The House on Saturday unanimously passed a bill to provide emergency funding to U.S. Citizenship and Immigration Services, the primary agency running the nation’s immigration system that is set to furlough roughly two-thirds of its employees at the end of this month.
The bill passed moments after the House voted on legislation to prevent cutbacks at the U.S. Postal Service, which brought members of Congress back to Washington for a rare Saturday session. Rep. Jamie Raskin (D., Md.) brought up the bill using a procedure known as unanimous consent, which allows bills to bypass roll-call votes so long as no lawmakers object.
Pressure has been mounting through the week to shore up USCIS, the agency that handles citizenship, green-card, visa and other immigration applications.
The agency plans to furlough about 70% of its staff on Aug. 31, and should the furlough move ahead, most of the agency’s work is expected to come to a halt. That could potentially prevent more than 100,000 people waiting to take their citizenship oaths from becoming citizens ahead of November’s elections.

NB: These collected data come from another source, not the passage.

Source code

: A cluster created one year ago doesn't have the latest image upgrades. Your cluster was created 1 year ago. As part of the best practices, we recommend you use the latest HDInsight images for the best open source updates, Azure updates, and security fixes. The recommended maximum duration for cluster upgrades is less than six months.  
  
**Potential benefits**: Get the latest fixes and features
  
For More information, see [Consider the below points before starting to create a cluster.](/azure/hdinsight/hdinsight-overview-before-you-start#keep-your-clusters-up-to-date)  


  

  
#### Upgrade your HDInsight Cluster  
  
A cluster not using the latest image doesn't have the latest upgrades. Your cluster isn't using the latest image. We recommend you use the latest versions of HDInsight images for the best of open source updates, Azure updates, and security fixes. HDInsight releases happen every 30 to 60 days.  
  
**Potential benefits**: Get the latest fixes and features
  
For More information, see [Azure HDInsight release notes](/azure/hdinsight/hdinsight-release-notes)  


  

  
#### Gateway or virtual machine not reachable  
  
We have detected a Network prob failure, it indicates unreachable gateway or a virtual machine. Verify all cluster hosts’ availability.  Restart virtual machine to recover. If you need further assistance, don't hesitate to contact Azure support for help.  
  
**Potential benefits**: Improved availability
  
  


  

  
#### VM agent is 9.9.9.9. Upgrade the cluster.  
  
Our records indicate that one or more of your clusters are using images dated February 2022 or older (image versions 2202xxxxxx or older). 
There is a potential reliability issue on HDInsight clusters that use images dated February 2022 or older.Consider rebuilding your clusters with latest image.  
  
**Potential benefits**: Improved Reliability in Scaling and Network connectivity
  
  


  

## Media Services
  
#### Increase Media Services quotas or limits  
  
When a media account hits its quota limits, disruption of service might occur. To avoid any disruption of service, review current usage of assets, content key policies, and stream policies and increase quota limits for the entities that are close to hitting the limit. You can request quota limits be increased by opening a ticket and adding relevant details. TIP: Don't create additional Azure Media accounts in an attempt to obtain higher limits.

In a written statement, Rep. Zoe Lofgren (D., Calif.), the bill’s sponsor, said the legislation should spur the Trump administration to delay its planned furloughs, which would affect about 13,400 employees.
The bill’s path in the Senate wasn’t immediately clear. Though that chamber won’t return until September, any senator can bring up the bill using another unanimous-consent request. Spokesmen for Senate Majority Leader Mitch McConnell (R., Ky.) and the White House didn’t return requests for comment.
Lawmakers in both parties have asked the agency’s leadership and that of its parent, the Department of Homeland Security, to delay the furloughs in light of the improving budget outlook at USCIS. Unlike nearly all other federal agencies, USCIS funds itself through the fees it charges for citizenship and other immigration applications.
USCIS initially said in May that furloughs would be necessary—after a precipitous drop in immigration applications because of the coronavirus pandemic—unless Congress passed a $1.2 billion infusion to shore up the agency’s finances. Since then, the agency has brought in $800 million more than expected, and internal projections seen by congressional aides from both parties show that even without furloughs, USCIS is expected to be solvent through at least November.
Agency leadership agreed to delay the furloughs from the start of August to the end of the month to give Congress time to provide the agency emergency funding as part of a Covid-19 relief package. Talks on that package fell apart, but congressional leaders from both parties have told agency leadership they were committed to including the money in must-pass legislation in September, lawmakers and aides said.
Still, top officials at DHS took Congress’s failure to pass coronavirus relief as a sign that Congress might not come through with the commitment in time, and they believe immediate furloughs are still the fiscally responsible route, according to three DHS officials involved in conversations regarding the potential furloughs. They have privately projected that suspending pay for more than 13,000 employees over eight weeks would save the agency about $330 million.
Members of Congress—both Democrats and Republicans—have pushed back, telling USCIS and DHS leadership that the furloughs would harm the economy, both by forcing thousands of employees across the country to apply for unemployment and preventing immigrants from receiving work permits.
“You can’t turn the switch on and off at an agency like this. You’re going to have a backlog of legal immigration cases, a backlog at the border,” Rep. Jeff Fortenberry (R., Neb.), who has about a thousand USCIS employees working in his district, said in an interview. “I don’t want to see any of that happen.”
On Friday evening, a bipartisan group of House and Senate lawmakers sent acting Homeland Security Secretary Chad Wolf and Joe Edlow, USCIS’s head, a letter asking them to put off the furloughs.
“USCIS’s improved financial position and the continued efforts by Congress to ensure the agency’s operational continuity warrant a further delay in furloughs,” the group wrote.
A different bipartisan group of House lawmakers, also on Friday, introduced the stopgap bill that passed Saturday. It doesn’t provide the $1.2 billion the government asked for; rather, it increases the fees some companies pay for faster processing of visa applications.